Meanwhile, technology support for VoIP has begun to mature on a number of fronts. The newer generations of routers and switches are faster and better able to handle the added load of real-time data packets. Beyond the advances in compression and equipment, protocol support in the form of the Resource Reservation Protocol (RSVP) and IP version 6 (IPv6) are also starting to mature. These protocols offer ways to prioritize voice traffic over the Net, helping improve QoS, especially when the network is congested.

Back to Top

Protocol Support

Just as in conventional telephony, VoIP needs a connection between users, though in the case of VoIP, a virtual connection. VoIP architecture involves many components. First, a signaling protocol is needed to set up individual sessions for voice connections between users [2]. Once a session is established, a transport protocol can be used to send the data packets. Directory access protocols are another important part of VoIP, providing routing and switching information for connecting calls.

A signaling protocol handles user location, session establishment, session negotiation, call participant management, and feature invocation. Session establishment is invoked when a user is located, allowing the call recipient to accept, reject, or forward the call [6]. Session negotiation helps manage different types of media, such as voice and video, transmitted at the same time. Call participant management helps control which users are active on the call, allowing for the addition and subtraction of users. The signaling protocol also involves feature invocation, at which time call features, such as hold, transfer, and mute, are controlled.

The Realtime Transport Protocol (RTP) can be used to support the transport of real-time media, including voice traffic, over packet networks. RTP-formatted packets contain media information and a header, providing information to the receiver that allows the reordering of any out-of-sequence packets. Moreover, RTP uses payload identification to place an identifier in each packet to describe the encoding of the media so it can be changed in light of varying network conditions [7]. The Real Time Control Protocol (RTCP), a companion protocol for RTP, provides QoS feedback to the sending device, reporting on the receiver's quality of reception. The Real Time Streaming Protocol (RTSP) can be used to control stored media servers, or devices capable of playing and recording media from the server. This added RTSP-based control allows the integration of voice mail and prerecorded conference calls in VoIP environments. The ability to integrate these advanced services is important to the future growth of VoIP. The Session Initiation Protocol (SIP) can be used to establish, modify, and terminate multimedia calls.

(Extracted records)
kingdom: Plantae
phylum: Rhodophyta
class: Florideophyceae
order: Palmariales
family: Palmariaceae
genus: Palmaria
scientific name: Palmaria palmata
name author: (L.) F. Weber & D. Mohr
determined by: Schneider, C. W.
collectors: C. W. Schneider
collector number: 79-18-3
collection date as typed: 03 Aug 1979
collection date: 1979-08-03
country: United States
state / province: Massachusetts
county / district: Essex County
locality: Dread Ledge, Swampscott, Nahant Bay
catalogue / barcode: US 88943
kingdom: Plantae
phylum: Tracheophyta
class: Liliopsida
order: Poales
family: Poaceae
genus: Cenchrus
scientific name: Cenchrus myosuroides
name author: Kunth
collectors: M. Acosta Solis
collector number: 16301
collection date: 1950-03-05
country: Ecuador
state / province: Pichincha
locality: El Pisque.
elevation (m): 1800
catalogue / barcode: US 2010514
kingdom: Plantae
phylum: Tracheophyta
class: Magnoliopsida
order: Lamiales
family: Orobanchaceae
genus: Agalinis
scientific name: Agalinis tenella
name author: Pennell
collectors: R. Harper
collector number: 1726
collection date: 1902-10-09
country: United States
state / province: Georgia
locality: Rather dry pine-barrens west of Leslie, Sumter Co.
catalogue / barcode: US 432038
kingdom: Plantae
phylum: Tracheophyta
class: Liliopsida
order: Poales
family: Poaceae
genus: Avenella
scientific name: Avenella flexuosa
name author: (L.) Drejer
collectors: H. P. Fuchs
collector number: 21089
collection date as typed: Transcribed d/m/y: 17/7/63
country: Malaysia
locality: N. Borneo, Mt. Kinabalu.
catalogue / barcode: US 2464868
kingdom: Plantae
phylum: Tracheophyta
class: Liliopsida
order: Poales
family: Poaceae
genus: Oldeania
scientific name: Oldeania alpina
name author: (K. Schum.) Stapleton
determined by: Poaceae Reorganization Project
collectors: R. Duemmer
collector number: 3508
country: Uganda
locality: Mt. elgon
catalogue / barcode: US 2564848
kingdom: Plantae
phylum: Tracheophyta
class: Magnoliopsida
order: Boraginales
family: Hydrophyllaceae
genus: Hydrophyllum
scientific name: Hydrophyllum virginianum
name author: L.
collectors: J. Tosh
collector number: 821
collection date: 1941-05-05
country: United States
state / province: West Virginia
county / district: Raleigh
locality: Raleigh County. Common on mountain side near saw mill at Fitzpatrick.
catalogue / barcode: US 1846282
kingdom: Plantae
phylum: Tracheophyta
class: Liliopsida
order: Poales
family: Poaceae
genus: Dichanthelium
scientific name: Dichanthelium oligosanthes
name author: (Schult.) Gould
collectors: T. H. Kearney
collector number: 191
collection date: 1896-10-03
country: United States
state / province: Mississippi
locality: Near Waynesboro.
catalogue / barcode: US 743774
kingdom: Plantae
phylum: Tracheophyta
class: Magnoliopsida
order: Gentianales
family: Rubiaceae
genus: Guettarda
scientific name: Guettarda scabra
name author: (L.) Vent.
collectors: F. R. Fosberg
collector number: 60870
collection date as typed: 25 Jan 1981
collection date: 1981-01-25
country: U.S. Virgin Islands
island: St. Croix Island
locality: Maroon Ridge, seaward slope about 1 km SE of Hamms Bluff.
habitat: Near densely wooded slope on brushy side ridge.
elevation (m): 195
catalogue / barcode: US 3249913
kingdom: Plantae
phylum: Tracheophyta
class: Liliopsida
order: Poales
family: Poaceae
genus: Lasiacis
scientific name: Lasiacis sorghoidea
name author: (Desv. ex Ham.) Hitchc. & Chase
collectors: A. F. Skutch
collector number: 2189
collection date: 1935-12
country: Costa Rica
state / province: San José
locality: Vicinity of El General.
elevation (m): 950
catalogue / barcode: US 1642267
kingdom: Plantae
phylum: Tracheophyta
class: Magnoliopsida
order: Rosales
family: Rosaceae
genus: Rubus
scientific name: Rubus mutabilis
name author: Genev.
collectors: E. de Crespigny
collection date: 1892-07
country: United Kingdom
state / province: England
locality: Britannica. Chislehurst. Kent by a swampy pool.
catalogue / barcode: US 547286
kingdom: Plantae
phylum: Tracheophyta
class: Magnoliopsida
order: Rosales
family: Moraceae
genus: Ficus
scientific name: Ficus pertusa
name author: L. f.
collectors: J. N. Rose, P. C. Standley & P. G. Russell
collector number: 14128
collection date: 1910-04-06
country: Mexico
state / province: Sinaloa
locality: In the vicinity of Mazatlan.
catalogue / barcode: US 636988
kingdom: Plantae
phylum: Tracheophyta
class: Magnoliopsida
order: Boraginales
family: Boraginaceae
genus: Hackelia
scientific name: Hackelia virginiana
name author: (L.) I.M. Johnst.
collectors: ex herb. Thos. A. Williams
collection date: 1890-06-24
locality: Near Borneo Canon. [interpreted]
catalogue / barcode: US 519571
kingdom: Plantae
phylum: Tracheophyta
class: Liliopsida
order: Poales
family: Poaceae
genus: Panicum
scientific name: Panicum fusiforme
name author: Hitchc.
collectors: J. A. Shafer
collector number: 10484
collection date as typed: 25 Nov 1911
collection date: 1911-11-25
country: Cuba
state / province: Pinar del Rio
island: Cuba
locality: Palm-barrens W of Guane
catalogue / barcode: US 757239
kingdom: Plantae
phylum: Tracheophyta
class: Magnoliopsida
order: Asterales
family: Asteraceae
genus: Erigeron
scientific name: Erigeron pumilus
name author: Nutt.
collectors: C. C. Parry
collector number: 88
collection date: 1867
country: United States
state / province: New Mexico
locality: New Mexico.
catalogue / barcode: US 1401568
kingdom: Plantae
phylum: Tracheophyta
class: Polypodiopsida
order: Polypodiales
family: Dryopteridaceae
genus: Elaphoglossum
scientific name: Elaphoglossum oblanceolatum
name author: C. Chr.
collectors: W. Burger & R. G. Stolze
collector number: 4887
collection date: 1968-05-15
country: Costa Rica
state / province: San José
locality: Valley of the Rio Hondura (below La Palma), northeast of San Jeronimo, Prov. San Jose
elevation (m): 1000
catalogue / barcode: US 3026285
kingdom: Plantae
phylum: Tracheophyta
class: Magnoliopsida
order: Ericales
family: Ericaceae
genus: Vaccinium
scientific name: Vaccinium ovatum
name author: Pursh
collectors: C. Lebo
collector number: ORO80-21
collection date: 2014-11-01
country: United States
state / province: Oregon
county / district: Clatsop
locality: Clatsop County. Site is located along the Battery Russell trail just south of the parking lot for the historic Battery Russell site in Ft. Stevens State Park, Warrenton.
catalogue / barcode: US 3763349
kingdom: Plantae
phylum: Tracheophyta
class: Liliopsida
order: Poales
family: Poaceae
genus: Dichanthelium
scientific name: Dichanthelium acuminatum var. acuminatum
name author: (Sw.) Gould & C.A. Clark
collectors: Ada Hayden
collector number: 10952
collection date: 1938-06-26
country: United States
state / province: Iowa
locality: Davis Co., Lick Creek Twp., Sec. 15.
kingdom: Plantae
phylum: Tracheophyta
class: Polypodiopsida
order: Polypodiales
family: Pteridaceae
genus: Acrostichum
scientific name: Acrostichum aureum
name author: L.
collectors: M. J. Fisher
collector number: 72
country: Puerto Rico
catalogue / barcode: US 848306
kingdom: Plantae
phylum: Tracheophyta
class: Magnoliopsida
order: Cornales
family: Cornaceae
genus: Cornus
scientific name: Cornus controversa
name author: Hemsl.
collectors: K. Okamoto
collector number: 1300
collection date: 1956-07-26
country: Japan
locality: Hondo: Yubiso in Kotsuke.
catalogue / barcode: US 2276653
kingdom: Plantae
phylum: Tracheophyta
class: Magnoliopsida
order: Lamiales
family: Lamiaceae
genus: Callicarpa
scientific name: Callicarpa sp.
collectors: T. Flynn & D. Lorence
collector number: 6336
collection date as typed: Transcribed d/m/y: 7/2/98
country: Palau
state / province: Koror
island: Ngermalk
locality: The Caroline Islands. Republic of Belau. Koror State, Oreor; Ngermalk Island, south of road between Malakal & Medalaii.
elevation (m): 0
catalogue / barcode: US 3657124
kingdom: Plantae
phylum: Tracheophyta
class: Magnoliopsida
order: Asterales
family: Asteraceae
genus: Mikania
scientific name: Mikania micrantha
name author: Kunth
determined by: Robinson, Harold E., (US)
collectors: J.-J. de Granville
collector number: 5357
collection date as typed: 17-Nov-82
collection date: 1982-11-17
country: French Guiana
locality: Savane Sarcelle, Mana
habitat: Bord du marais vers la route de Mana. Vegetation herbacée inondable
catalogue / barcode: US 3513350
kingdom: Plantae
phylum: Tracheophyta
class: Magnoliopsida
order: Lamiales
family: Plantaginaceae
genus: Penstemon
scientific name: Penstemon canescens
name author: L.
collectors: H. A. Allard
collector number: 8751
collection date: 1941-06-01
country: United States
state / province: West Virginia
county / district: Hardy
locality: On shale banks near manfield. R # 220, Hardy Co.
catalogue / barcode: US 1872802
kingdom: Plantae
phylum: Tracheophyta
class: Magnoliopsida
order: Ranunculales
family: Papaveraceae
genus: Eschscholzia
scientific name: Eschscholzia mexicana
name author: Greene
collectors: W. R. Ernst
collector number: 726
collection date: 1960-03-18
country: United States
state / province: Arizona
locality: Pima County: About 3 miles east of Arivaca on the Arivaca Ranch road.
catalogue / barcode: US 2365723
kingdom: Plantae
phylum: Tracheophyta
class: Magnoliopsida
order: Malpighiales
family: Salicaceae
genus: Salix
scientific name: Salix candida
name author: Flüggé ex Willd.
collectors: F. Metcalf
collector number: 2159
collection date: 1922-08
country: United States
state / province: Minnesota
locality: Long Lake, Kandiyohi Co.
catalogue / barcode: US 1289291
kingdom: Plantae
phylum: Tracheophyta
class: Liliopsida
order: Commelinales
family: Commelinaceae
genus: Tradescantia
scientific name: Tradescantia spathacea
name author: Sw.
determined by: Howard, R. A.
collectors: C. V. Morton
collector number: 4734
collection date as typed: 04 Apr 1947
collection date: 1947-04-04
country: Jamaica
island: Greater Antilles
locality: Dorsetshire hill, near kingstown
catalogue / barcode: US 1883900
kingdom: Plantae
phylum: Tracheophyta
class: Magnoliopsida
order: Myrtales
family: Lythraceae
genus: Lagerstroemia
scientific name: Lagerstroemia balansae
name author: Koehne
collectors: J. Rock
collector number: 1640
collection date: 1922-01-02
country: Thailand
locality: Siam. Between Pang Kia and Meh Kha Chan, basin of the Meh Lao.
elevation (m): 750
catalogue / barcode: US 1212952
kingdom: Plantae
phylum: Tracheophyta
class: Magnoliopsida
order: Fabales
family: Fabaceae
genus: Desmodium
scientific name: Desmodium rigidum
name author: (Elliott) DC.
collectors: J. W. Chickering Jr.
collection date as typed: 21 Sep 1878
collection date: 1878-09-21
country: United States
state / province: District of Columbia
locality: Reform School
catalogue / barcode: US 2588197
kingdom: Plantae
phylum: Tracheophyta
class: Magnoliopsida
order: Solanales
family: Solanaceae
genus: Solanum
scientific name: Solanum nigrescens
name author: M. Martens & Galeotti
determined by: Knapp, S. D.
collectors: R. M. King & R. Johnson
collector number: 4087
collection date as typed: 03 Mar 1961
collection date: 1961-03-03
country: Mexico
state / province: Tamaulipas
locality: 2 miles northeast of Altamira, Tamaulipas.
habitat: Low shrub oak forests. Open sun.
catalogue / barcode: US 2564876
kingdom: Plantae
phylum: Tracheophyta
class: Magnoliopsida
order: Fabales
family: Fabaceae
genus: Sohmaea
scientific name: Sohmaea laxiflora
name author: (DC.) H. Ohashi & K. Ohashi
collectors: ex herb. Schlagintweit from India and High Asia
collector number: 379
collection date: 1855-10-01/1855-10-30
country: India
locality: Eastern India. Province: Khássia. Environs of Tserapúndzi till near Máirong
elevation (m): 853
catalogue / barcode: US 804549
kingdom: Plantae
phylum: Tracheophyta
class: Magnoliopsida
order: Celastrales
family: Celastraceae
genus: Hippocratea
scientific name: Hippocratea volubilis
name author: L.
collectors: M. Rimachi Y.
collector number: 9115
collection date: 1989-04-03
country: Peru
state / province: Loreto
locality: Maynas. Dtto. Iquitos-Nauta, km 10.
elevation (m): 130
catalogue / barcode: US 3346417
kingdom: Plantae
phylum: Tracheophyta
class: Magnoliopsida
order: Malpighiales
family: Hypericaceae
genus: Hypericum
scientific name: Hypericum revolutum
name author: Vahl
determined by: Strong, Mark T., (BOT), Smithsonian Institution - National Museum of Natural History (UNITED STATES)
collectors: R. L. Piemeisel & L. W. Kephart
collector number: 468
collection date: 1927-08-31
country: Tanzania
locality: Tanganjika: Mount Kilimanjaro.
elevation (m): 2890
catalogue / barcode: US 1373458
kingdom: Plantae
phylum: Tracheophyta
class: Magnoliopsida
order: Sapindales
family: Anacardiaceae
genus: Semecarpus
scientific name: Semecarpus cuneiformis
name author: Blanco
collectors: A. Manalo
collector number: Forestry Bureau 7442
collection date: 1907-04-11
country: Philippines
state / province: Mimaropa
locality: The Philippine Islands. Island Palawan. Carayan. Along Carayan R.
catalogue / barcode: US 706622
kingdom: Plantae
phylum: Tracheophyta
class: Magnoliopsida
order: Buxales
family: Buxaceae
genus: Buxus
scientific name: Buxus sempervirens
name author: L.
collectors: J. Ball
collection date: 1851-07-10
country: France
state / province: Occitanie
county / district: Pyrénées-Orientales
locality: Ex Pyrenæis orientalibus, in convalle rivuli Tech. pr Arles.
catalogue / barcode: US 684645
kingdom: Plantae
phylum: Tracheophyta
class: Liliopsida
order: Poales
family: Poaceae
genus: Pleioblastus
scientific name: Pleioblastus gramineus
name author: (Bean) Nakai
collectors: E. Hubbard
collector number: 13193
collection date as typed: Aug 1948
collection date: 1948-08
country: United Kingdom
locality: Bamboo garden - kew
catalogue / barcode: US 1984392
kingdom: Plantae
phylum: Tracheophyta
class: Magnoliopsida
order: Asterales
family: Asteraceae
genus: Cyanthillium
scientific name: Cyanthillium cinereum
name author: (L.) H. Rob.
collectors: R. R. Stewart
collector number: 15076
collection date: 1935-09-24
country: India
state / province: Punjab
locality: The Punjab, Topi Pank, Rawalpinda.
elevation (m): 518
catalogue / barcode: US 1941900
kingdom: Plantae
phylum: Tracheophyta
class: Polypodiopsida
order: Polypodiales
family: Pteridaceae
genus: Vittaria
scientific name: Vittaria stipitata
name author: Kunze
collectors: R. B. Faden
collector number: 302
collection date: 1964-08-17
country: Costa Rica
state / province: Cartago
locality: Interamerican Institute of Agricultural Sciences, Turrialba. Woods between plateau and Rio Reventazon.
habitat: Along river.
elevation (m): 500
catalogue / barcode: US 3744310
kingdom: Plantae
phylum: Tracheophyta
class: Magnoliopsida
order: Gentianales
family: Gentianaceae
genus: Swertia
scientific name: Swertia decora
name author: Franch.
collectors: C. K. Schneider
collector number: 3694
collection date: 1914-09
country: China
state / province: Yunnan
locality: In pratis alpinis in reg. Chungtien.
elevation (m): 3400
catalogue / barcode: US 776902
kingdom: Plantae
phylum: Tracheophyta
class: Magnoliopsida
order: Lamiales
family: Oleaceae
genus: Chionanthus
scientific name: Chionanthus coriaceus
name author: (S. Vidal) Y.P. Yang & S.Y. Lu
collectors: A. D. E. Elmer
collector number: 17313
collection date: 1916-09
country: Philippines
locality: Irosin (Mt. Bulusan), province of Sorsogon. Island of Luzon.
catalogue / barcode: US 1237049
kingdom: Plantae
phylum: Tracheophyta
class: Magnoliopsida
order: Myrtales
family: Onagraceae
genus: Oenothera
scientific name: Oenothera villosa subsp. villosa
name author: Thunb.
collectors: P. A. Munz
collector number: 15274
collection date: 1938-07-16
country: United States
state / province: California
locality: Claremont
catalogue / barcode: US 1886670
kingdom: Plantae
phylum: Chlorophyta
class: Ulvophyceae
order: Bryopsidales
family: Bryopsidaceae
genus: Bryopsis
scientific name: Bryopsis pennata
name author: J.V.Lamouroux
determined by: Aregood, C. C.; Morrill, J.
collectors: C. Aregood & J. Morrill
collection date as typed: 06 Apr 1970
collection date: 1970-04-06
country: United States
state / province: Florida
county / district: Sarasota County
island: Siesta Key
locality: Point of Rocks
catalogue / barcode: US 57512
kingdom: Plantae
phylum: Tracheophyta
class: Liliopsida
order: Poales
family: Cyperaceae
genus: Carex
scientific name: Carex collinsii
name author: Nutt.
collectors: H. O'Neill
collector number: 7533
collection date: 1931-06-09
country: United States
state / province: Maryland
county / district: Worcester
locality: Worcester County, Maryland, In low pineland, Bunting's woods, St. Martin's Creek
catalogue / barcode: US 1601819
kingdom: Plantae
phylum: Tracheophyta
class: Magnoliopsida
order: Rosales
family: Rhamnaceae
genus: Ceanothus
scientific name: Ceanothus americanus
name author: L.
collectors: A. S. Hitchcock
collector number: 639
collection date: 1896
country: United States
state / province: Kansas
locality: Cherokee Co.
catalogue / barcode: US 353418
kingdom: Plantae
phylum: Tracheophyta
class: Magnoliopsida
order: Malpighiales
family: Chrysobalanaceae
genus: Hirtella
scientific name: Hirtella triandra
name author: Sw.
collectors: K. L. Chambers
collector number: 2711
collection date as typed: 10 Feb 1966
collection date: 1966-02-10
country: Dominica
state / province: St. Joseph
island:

_EXERCISE 1_
In the passage on VoIP protocols, what does the Real Time Control Protocol (RTCP) provide to the sending device?
_EXERCISE 2_
Proceed with the passage on VoIP protocols from the point at which it ends.
The items bear no relation to the passage on VoIP protocols.

_TASK RESPONSE 1_
It provides QoS feedback, reporting on the receiver's quality of reception.

_TASK RESPONSE 2_
To encourage rapid, widespread deployment of VoIP services, several standards bodies have generated agreements based on groups of existing protocols and standards. The two most important are the H.323 recommendation from the International Telecommunication Union and Media Gateway Control Protocol (MGCP) from a branch of the Internet Engineering Task Force. Neither is a standalone protocol but relies on other protocols to complete their jobs [1]. The H.323 architecture is based on four components: terminals, gateways, gatekeepers, and the multipoint control unit (MCU). Gateways are used for protocol conversion between IP and circuit-switched networks. Gatekeepers are used for bandwidth management, address translation, and call control. H.323 provides a foundation for audio, video, and data communications across IP-based networks, including the Internet. Complying with H.323 enables different multimedia products to interoperate. H.323 depends on other standards, such as H.245, to negotiate channel usage and capabilities, modified Q.931 for call signaling and call setup, Registration Admission Status for communicating with a gatekeeper, and RTP/RTCP for sequencing audio/video packets. The MCU supports multicast conferences among three or more end points by using H.245 negotiations to determine users' common capabilities [1].

The Media Gateway Control Protocol (MGCP) defines communications among call agents (media gateway controllers) and telephony gateways. Call agents have the intelligence for call control and other functions and manage telephony gateways used for protocol conversion. A call agent in MGCP is analogous to a gatekeeper in H.323 [1]. The MGCP can use the Session Initiation Protocol (SIP), which uses the HTTP format to allow a user to initiate a call to be initiated by clicking on a browser.

Although H.323 and the MGCP have been standardized by two different standard-setting bodies, some of their functions are quite similar. Both the gatekeeper in H.323 and the call agent in MGCP manage and control gateways and participate in setting up, maintaining, and terminating the VoIP's telephone connection. The MGCP can also be used as part of H.323 for simplified interworking.

Back to Top


The PSTN has served the needs of businesses and consumers worldwide for more than 100 years and has gone through major technological advances, including survivable long-distance networks based on synchronous optical network (SONET) rings, intelligent networking, Signaling System No. 7 (SS7)-based signaling, and a high degree of redundancy in telephone switches. All these increasingly advanced features and components have increased the reliability of the PSTN; it is estimated that because of them the PSTN is today operational 99.999% of the time. The PSTN also offers low latency rates and very high quality during voice transmission.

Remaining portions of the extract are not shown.